:: WORK INSTRUCTIONS ::
Output exactly the lines below, starting with the line that has "the concept of" and going on through the line that has "problems I encountered.", both included, and no other lines.

+++ GIVEN INFORMATION

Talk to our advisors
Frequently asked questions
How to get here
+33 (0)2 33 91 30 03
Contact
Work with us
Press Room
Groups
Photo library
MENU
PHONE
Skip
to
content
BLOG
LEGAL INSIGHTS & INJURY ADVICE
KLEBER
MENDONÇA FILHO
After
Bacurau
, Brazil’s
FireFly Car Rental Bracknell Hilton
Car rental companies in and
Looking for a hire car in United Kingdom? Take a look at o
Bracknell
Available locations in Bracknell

++++++
+++ GIVEN INFORMATION

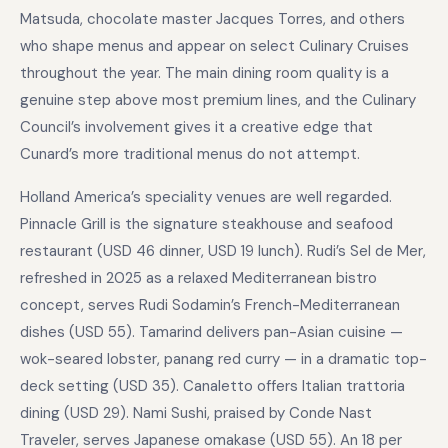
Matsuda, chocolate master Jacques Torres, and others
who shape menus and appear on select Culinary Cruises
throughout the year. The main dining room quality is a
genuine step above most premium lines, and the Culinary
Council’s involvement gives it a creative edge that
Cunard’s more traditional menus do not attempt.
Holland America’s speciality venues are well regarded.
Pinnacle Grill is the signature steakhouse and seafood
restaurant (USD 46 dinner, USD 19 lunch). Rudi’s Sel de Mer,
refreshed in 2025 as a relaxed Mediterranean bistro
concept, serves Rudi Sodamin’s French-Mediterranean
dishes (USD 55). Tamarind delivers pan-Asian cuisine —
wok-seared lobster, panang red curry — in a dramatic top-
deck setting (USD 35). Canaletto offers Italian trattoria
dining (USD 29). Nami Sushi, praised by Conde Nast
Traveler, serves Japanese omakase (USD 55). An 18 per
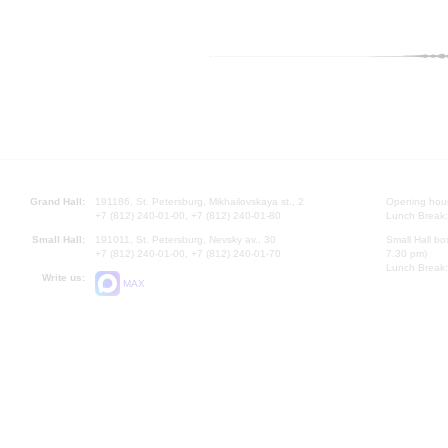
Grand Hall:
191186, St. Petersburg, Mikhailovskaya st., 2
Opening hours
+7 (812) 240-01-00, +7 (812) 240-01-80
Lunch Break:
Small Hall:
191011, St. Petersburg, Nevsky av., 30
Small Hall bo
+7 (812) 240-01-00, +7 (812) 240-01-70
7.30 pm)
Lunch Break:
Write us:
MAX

++++++
+++ GIVEN INFORMATION

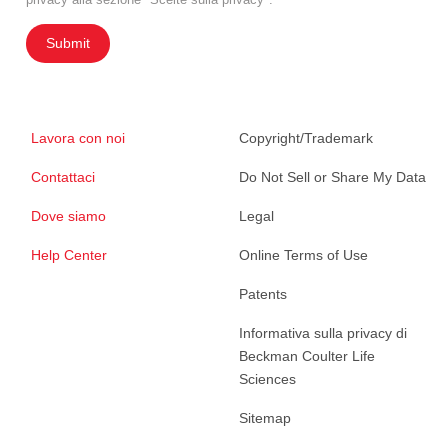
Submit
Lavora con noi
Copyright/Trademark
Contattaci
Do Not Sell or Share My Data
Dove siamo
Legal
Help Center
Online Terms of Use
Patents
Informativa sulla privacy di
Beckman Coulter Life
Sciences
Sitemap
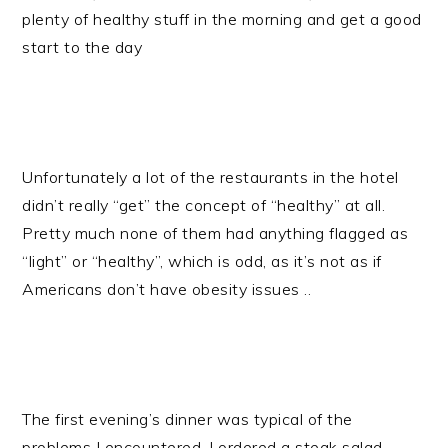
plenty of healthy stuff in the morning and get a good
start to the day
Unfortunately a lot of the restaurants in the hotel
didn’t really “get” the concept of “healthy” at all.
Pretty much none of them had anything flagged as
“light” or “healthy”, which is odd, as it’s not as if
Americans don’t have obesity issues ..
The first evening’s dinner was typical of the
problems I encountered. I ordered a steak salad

++++++

:: ANSWER TO THIS PROBLEM ::
didn’t really “get” the concept of “healthy” at all.
Pretty much none of them had anything flagged as
“light” or “healthy”, which is odd, as it’s not as if
Americans don’t have obesity issues ..
The first evening’s dinner was typical of the
problems I encountered. I ordered a steak salad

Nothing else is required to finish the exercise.